The saturated characteristics of the transistor are guaranteed at Ic/Ib = 10. Most often you'll use a bit less drive, maybe Ic/Ib = 20 unless you are very close to the limits of the transistor.

hFE is gain in an unsaturated condition (as an amplifier) with a relatively huge Vce (2V in this case). It is a poorly controlled parameter and varies a lot from part-to-part and with temperature.

You can say that you should have forced \$\beta\$ << hFE (specified at a high Vce) if you want consistent results.

Plots are only an indication of typical behavior, you need to look at the guaranteed limits for design. The plots may help you interpret the guaranteed results at intermediate operating conditions.

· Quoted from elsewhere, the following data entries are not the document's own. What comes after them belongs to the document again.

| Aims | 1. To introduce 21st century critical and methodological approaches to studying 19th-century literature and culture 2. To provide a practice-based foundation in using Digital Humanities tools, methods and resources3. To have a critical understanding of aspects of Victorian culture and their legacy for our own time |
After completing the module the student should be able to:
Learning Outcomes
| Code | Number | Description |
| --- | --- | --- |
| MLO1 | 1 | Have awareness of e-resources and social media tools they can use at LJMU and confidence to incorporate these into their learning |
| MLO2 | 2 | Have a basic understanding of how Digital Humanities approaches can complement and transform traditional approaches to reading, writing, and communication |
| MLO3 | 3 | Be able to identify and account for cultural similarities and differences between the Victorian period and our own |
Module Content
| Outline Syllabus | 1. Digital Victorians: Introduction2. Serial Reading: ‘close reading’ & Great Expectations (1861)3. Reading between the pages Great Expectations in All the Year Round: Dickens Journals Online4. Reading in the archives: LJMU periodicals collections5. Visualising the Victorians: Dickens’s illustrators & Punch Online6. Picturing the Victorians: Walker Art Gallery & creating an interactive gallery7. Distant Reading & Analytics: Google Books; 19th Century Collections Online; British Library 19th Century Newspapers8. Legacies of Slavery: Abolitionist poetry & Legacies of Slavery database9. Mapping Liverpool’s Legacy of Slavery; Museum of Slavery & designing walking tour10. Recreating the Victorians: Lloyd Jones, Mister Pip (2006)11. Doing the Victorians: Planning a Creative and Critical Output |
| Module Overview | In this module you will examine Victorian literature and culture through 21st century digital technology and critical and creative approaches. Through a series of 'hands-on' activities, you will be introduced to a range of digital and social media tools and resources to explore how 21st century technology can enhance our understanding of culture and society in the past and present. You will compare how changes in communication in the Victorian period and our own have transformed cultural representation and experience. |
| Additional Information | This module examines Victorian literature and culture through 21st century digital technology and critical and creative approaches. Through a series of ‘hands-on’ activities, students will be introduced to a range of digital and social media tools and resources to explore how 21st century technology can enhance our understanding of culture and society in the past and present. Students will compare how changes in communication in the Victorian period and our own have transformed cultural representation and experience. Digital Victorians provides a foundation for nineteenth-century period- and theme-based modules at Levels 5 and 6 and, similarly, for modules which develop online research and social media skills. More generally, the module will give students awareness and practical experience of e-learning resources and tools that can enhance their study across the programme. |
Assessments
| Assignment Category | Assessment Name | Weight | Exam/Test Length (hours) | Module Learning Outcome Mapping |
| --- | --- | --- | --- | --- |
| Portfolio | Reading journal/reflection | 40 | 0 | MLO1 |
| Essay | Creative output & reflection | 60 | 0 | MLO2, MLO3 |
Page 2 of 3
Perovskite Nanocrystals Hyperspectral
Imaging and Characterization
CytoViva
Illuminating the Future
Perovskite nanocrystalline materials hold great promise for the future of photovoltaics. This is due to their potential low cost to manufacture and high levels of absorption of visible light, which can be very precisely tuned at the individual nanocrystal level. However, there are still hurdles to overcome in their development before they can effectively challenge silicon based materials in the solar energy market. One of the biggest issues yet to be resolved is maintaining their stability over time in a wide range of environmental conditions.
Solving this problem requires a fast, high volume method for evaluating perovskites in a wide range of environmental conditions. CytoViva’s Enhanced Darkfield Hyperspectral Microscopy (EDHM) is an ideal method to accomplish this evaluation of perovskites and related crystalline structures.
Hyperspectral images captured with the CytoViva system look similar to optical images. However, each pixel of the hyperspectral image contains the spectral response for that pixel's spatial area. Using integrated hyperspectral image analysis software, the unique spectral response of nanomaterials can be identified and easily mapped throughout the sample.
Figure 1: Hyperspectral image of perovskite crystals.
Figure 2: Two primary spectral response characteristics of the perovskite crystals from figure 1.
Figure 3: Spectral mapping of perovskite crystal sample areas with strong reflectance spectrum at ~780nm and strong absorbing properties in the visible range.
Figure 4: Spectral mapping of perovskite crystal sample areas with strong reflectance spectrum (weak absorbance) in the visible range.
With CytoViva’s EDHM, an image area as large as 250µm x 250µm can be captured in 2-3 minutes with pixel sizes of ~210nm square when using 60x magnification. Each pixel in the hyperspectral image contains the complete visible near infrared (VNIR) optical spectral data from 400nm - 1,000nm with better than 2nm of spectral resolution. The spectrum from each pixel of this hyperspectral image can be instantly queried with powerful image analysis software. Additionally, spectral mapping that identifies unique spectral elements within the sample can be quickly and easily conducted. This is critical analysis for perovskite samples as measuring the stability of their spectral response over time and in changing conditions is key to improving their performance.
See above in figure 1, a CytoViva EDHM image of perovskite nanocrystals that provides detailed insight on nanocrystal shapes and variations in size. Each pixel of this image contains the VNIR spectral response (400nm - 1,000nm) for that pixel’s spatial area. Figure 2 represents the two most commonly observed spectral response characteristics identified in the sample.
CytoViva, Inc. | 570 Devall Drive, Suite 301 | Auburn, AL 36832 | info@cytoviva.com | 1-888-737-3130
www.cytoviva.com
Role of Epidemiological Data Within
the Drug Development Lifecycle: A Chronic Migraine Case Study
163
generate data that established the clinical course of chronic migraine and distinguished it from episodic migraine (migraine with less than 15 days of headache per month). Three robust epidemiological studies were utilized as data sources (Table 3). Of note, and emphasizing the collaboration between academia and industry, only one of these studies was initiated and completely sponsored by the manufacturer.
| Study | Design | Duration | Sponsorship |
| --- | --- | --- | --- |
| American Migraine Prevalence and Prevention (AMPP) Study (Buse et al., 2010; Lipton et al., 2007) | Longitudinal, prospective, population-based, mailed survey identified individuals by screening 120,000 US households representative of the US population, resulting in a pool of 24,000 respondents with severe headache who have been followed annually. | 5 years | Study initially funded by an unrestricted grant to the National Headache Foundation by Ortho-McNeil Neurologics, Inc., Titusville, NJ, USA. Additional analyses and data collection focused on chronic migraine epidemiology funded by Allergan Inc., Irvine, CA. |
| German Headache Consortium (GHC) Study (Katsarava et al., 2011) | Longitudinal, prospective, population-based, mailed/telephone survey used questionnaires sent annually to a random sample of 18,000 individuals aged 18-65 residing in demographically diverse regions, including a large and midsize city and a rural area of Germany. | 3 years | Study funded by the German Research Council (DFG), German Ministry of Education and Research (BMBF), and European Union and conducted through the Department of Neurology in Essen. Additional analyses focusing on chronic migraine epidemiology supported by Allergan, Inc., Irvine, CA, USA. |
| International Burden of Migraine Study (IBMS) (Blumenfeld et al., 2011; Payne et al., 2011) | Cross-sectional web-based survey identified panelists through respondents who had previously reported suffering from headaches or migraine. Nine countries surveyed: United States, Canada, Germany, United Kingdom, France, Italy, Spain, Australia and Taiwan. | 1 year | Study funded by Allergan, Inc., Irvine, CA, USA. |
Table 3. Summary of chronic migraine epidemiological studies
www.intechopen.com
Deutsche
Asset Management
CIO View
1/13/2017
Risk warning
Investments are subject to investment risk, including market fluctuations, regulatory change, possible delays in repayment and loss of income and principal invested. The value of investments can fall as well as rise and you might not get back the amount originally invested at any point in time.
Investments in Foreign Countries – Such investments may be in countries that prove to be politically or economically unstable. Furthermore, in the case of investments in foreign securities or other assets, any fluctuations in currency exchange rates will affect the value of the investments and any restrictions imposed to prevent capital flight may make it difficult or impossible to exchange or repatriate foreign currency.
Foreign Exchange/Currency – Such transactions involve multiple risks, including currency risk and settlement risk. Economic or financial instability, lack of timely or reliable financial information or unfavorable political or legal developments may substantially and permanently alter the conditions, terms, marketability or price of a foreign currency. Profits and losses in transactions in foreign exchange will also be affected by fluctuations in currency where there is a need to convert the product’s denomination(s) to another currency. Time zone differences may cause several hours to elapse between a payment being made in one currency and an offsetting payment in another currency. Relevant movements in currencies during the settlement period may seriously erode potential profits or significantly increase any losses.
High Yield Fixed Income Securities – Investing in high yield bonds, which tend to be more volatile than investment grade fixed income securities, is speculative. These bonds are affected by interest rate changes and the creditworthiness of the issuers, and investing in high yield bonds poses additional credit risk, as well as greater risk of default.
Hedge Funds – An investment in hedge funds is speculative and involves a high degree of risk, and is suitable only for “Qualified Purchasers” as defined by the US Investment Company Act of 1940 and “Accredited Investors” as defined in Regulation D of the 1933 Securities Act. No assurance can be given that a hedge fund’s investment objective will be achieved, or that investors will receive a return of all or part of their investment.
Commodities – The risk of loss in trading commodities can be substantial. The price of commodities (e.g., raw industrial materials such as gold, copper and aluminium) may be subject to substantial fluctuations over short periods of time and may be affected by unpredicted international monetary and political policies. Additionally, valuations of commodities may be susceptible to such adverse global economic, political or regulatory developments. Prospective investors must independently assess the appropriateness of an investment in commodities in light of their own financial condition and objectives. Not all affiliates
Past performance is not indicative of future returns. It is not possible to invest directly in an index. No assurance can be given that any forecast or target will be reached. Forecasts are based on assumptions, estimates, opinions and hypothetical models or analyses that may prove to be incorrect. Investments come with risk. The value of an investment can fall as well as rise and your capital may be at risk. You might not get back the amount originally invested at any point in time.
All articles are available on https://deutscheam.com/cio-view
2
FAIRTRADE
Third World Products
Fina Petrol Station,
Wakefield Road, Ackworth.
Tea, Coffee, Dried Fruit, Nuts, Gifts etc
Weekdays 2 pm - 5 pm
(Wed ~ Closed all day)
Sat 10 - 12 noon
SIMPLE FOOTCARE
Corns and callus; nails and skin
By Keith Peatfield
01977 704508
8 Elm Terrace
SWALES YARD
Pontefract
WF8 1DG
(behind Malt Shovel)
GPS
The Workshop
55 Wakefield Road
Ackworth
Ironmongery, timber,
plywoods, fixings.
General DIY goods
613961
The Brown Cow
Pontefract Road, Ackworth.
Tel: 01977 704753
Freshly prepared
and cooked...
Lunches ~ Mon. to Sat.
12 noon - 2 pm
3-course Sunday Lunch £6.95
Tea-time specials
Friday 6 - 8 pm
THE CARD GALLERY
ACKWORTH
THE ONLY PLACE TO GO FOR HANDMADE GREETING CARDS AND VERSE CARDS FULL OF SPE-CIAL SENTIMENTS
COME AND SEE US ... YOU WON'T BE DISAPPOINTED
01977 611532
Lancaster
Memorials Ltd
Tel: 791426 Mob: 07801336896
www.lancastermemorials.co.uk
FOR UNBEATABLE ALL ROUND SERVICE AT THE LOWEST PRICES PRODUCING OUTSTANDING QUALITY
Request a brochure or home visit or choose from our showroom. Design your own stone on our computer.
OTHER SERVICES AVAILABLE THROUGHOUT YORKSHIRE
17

So, suppose you want to switch 100mA. hFE (Vce = 2V) is typically around 100, and does not tail off much as you go higher to 200mA (Figure 2) so we can be fairly sure it doesn't do anything weird, but the 100 is only typical. We can see that hFE is guaranteed to be 40 at room temperature and 150mA, so it should be at least 40 at room temperature and 100mA. It might drop 30% at low temperature, so we're left with a guarantee of 28 at low temperature and for a low gain unit. I think I would use Ic/Ib = 10 in this case, not 20.

Now that does not mean that you can't pull a random BC635 transistor off the shelf and use Ic/Ib = 50 and have it work most of the time, but that is not proper design. Don't be that guy.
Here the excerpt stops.